__Document extract__
↓

The data can be analyzed using any basic statistical software. For this example, the data was analyzed using the Minitab® program.9 First, the L* data for each sample was plotted versus the corresponding film thickness. Results are given in Figures 1 and 2 (page 37). In this case, L* for both sample A and sample B are highly correlated with film thickness. Sample A has r = 0.884 and sample B has r = 0.837. Correlation analysis for both sample A and sample B show the P-value < 0.05. When the P-value is <0.05, this implies there is a statistical evidence of a strong positive linear relationship (correlation) between L* and film thickness. From this analysis, it can be seen that L* for both sample A and B are correlated to film thickness, but the differences between the products are not clear.

Regression Model Application

Again, it is important to note this data was analyzed using the Minitab program.9 The regression analysis of the L* data for each sample was plotted versus the corresponding film thickness. Results are given in Figures 3 and 4 (page 38).

From the simple linear regression analysis, a predictive regression equation was obtained for L* at different levels of film thickness for each sample. Now, it seems relatively simple that these two regression equations can be used to determine pigment sample differences. L* values can be calculated for each sample based upon a determined film thickness. Then, L* values for each sample at the determined film thickness could be compared. However, the answer is not quite this simple.

↑

__Actions to take__
**a)** Reproduce the part of the passage on correlating L* with film thickness that runs from "Again, it is" to "quite this simple.".
**b)** Continue the passage on correlating L* with film thickness from where it stops.

__Data section__
↓

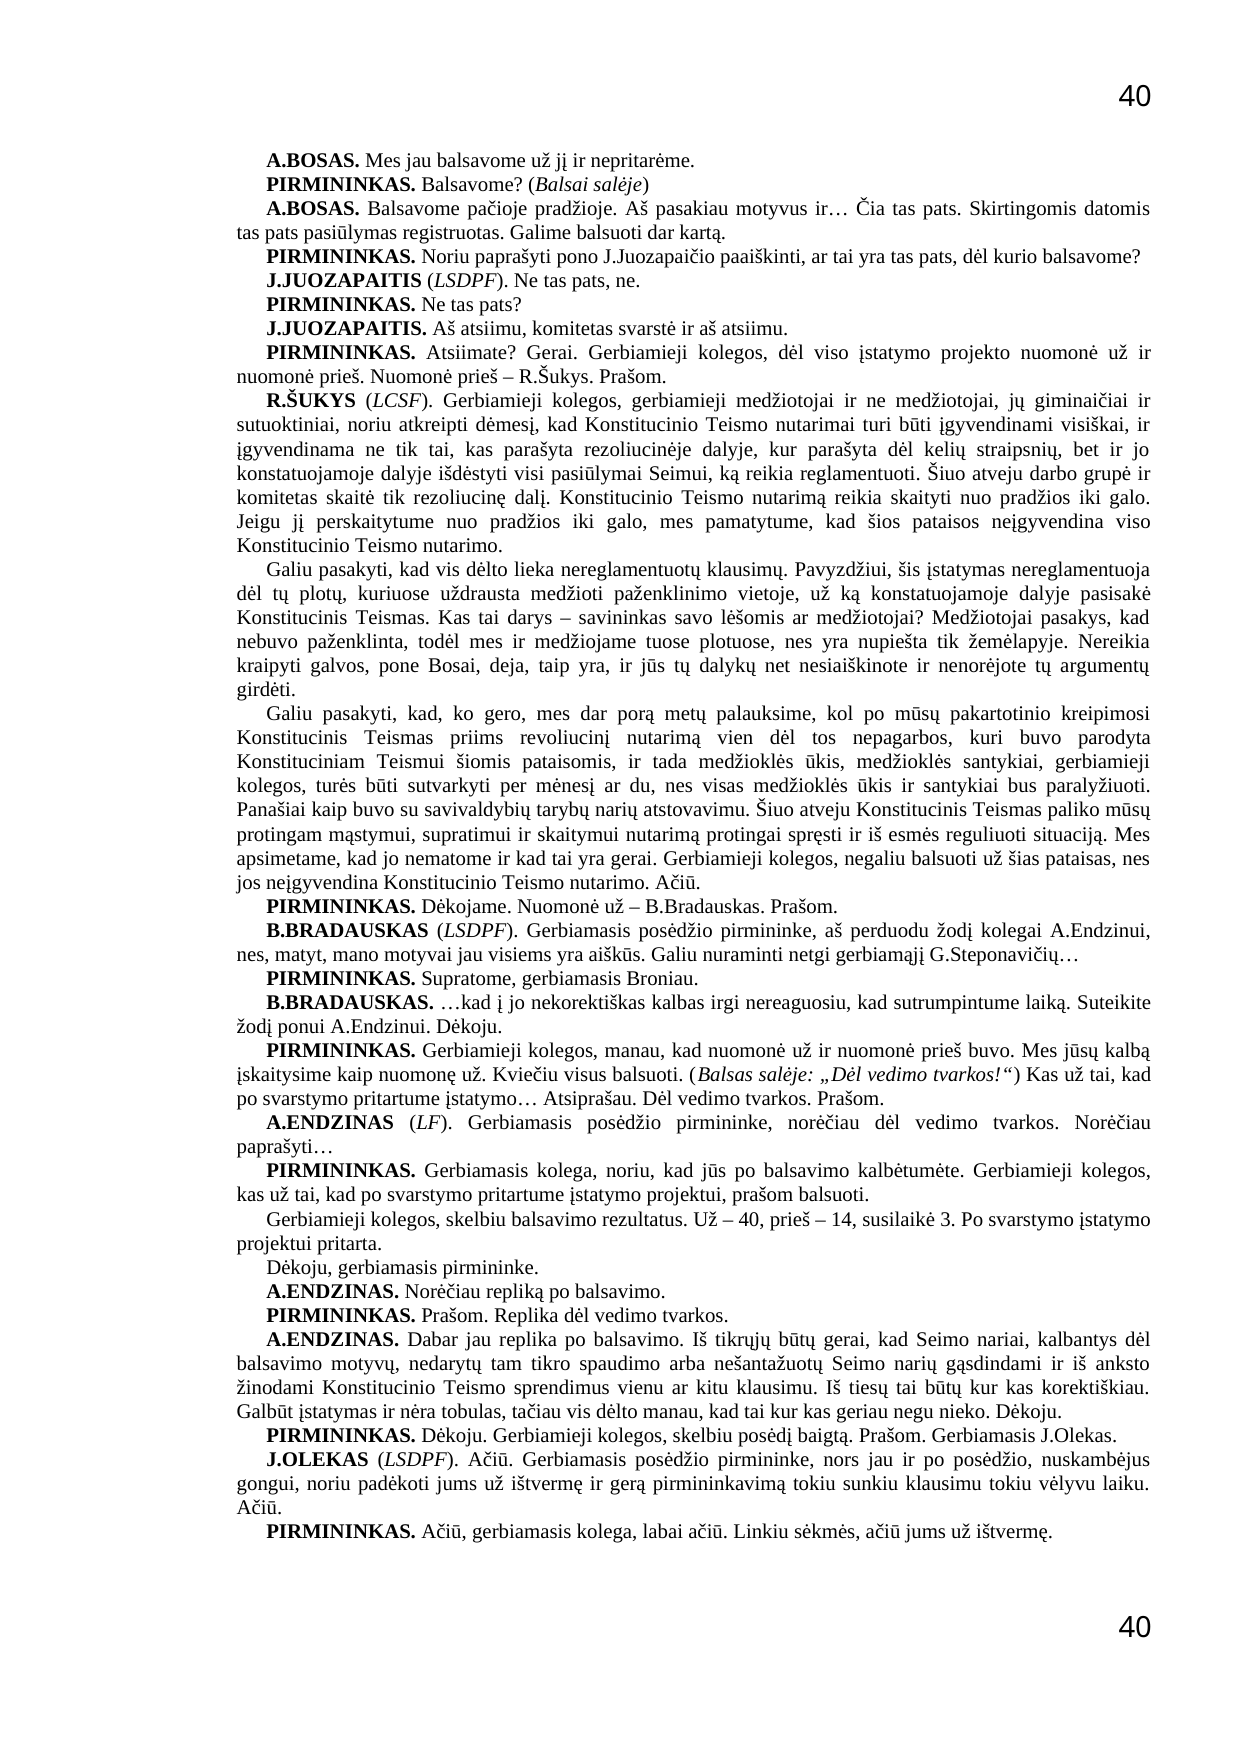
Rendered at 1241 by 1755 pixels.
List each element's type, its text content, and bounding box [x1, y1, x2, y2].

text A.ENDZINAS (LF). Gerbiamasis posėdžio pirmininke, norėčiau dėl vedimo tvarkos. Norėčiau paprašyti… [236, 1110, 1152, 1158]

↑

__Outputs__
**a)**
Again, it is important to note this data was analyzed using the Minitab program.9 The regression analysis of the L* data for each sample was plotted versus the corresponding film thickness. Results are given in Figures 3 and 4 (page 38).

From the simple linear regression analysis, a predictive regression equation was obtained for L* at different levels of film thickness for each sample. Now, it seems relatively simple that these two regression equations can be used to determine pigment sample differences. L* values can be calculated for each sample based upon a determined film thickness. Then, L* values for each sample at the determined film thickness could be compared. However, the answer is not quite this simple.

**b)**
If just the regression equations alone were used to determine differences in the sample, random errors associated with the equations could not be ruled out. Therefore, more analysis would need to be done. The standard error of the estimate would need to be calculated for both regression curves and then compared using another statistical tool to determine if the L* values were different due to the samples or just due to random error. This is a complicated analysis and is beyond the scope of this paper.

General Linear Model Application

Again, the data was analyzed using the Minitab program.9 The general linear model data table analysis is given in Figure 5 (page 40). The model shows that both grade and film thickness are factors that affect L*. When the P-value is <0.05, this implies that there is statistical evidence of a relationship between L* and both film thickness and grade.

From the Analysis of Variance (ANOVA) table, the coefficient and constant terms can be used to develop predictive equations for L* for each pigment sample. Predictive equations can be developed for both L* versus film thickness and either sample. Or, more importantly, a generalized equation can be developed that includes both samples.

Now, it is useful to get the predictive equation based upon the coefficient terms given in the ANOVA table (Figure 5). Sample A will be denoted 1, while sample B will be denoted (-1), and film thickness will be denoted (FT). A general equation is given by:

L* (A,B) = 94.1728 +0.12130*(Sample A) + 0.12310 (-Sample B) + 1.03854*FT.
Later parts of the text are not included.